Aimez-vous, dans un film, ne pas vous sentir maître de la situation ? C'est clairement ce que recherche Amenábar dans Tesis : un sentiment de malaise, de doute, de ne pas savoir d'où la menace peut provenir. Par son statut de film d'enquête, je le considérerai cependant plus comme un thriller usant de codes horrifiques que comme un film d'épouvante.
Baser un film sur les snuff movies, c'est vraiment efficace : la mise en abîme que suscite ce synopsis rapproche la réalité du personnage de notre propre réalité, en tout cas c'est l'impression que ça m'a fait (en plus il y avait quelques bruits bizarres dans la maison pendant mon visionnage, bonjour le sentiment d'insécurité...). Le film est d'ailleurs d'autant plus angoissant qu'il est réaliste, tant dans son propos que dans les réactions des personnages. On pourrait d'ailleurs lire dans certains personnages une critique du voyeurisme, mais je pense que cet aspect est trop effacé pour être véritablement probant.

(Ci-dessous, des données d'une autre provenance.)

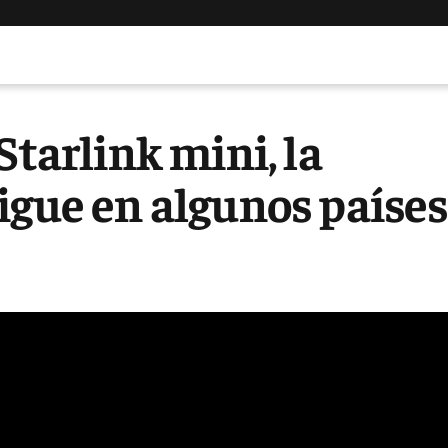
Starlink mini, la
igue en algunos paíse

Tesis use de nombreux codes, voire clichés horrifiques pour installer son ambiance, mais il le fait avec brio. Par exemple, on se retrouve à plusieurs reprises dans le noir total, mais ça donne lieu à des scènes très intenses, je pense notamment à la scène de couloir. Le film abuse également des retournements de situation, qui ne font qu'accroître les sentiments de doute et d'insécurité.
On a également des course-poursuites avec un piano fou en fond sonore, ainsi que le personnage mystérieux qui passe du poursuivit au poursuivant et qui a pour habitude d'apparaître par surprise dans un reflet de miroir. Ce personnage est brillamment interprété par Eduardo Noriega, qui a du plaire à Amenábar puisque celui-ci sera la tête d'affiche de son second film : Ouvre les Yeux. Bien que ce rôle soit moins pervers, il livrera également une interprétation notable.

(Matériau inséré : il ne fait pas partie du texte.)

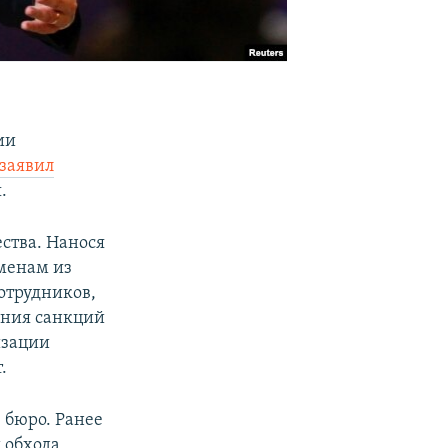
ии
заявил
.
ства. Нанося
менам из
отрудников,
ения санкций
изации
.
 бюро. Ранее
 обхода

Vous l'aurez compris, bien qu'il use de clichés, le dosage et l'utilisation de ceux-ci ne nuisent ni à la qualité ni à la crédibilité du film. On retrouve même quelques scènes franchement magnifiques, comme la scène où l'on se contente d'entendre le snuff movie (rien n'est pire que ce que l'on imagine...), ou encore cette autre scène au début qui me fait pas mal penser au contraste sonore de l'intro de Funny Games qui sortira l'année suivante.
Je trouve brillante la scène dans laquelle Fele Martinez s'approche d'Ana Torrent, chacun écoutant sa musique dans des écouteurs. Ce qui semble être du Bach se confronte ardument à du hard rock, et plus l'acteur s'approche, plus il semble happer la jeune fille dans un monde dont elle ne maîtrisera rien ; par ailleurs, c'est bien la musique de Bach qui disparaît en fondu.
Bien qu'il s'agisse de son premier film, Tesis laisse présager une carrière importante pour Amenábar, et permet d'entrevoir ce que sera l'angoisse que nous ressentirons cinq ans plus tard avec son très réussi Les Autres.